Auf Restoran’ın tamamen camdan oluşan bir mekân olduğunu ve bu durumun karakterlerin kapılar ardındaki gizli kapaklı hayatlarının tersi bir durumu temsil ettiğini ifade etmiştim. Bu tezatlığın aksine içinde bulundukları cam mekânla bir de benzerlik taşıyor davetliler, onlar da en az bir cam kadar kırılgan hayatlara ve egolara sahipler. Gösterişli bir bütün halinde kalabilmek adına yaralı olan taraflarını, hatalarını, kusurlarını müthiş bir çaba ile gizlemeye gayret ediyorlar. Bu kaçışı mümkün kılan en büyük araçları da hiç dertleri, tasaları yokmuşçasına attıkları kahkahalar, içine girdiklerinde eşsiz olduklarını düşündüren tasarım elbiseler, en ufak bir çizgiyi bile belli etmeyecek, estetik operasyonlar, makyajlar ve elbette kartvizitler, güç, iktidar, para. Hatta öyle güçlüler ki yemek yedikleri mekânın aşçıları bile sıradan değil. Hale ve Bade ikilisi de onlardan biri. Zengin, kariyer yapmış, yurtdışında okumuş bu iki aşçı kariyer hayatlarından sıkılarak bir arayış içine girmiş, yemek ve tatlı yapmanın, hatta neredeyse bunları yeniden yaratmanın bir tutku halini aldığını belirten karakterler. Ancak bu güç, bu yalandan dünya, bu şişirilmiş balonlar bir yerde patlamak zorunda. Herkesin elbette kendi içlerinde problemleri var ancak patlama anını elbette cebinde bir bıçakla davete katılan dengesiz Can ve sevgilisi Pelin’in gerilimleri başlatıyor. Pelin, güçlü kadın patron, sevgilisinden gördüğü şiddeti tüm detaylarıyla anlatıyor. Bu kısımda o şiddet sahnelerinin okuyucunun gözünde canlanabilmesi için güçlü betimlemeler kullanılıyor. Masanın etrafındaki diğer kadınlar da gördükleri fiziksel ve psikolojik şiddet deneyimleriyle Pelin’e eşlik ediyor. Ancak okuyucunun bile hissettiği acıyı, mekândaki bu paylaşımı yapan sözde birbirine yakın insanlar, ne yazık ki hissedemiyor. İstedikleri tek şey bu gerilimin sonlanması ve eğlencenin devam etmesi ki nitekim öyle de oluyor. Ta ki anlatıcımız sahte Melodi’nin gerçeği olan Melodi sahneye girene dek.

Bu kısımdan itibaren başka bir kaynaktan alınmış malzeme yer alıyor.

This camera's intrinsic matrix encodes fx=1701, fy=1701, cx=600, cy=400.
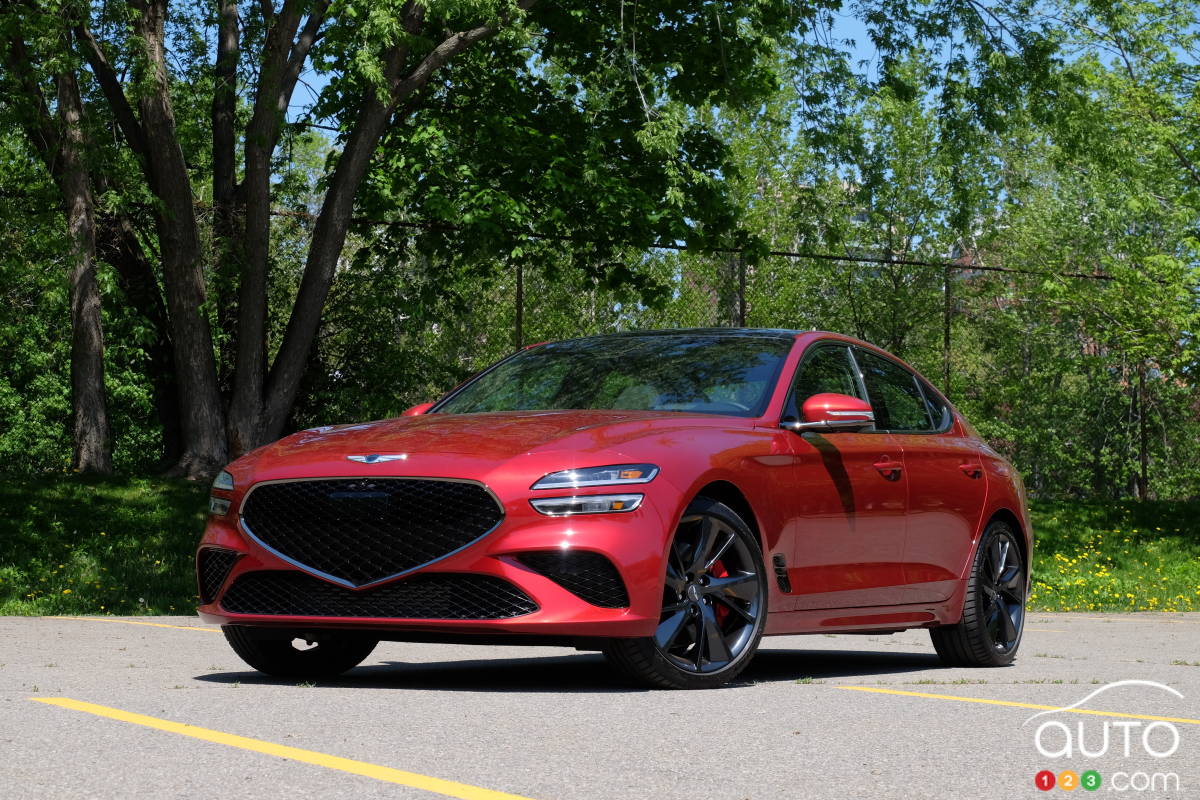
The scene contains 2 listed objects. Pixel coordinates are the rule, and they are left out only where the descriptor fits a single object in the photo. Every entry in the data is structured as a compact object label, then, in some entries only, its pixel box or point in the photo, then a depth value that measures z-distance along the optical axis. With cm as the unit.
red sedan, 645
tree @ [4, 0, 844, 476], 1738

İçeriğin yanı sıra yapısal olarak da farklı bir yazı stili denemiş Melida Tüzünoğlu. Anlatı boyunca sık sık tekrarlar, cansız varlıklar ile olayların şahidi olarak canlı birer varlıkmışçasına konuştuğu sahneler ağırlıkta. Anlatıya güç kazandırmak için kullanılmış bu araçların, bilakis anlatının gücünü azalttığını, okuyucuyu gereksiz yorduğunu düşünüyorum. Benim için romanın bir zayıf noktası da karakterlerin çokça abartılmış olması. Öyle ki gerçek hayatta sahiden de böyle tiplemeler var mıdır, emin olamıyorum. Diğer yandan, bu kullanım anlatıya tam oturmamış, metnin olgunlaşmasının önüne geçmiş olsa da yazarın bu abartıyı da bilerek kullandığının farkındayım. Size Müthiş Bir Yemek Hazırladım ile Melida Tüzünoğlu üst sınıf birtakım insanların kapılarını, iç dünyalarını, görünen ve görünmeyen yüzlerini okuyucu ile buluşturuyor, bunu yaparken de ironiyi eleştiri için çekinmeden bolca kullanıyor. Konusunun ilgi çekiciliği, dilin sadeliği ile beraber gereksiz tekrar ve detaylarla okuyucunun ilgisini dağıtsa da yeni karakterler, yeni bir üslup denemesi görmek isteyen okuyucuların mutlaka ilgisini çekecektir.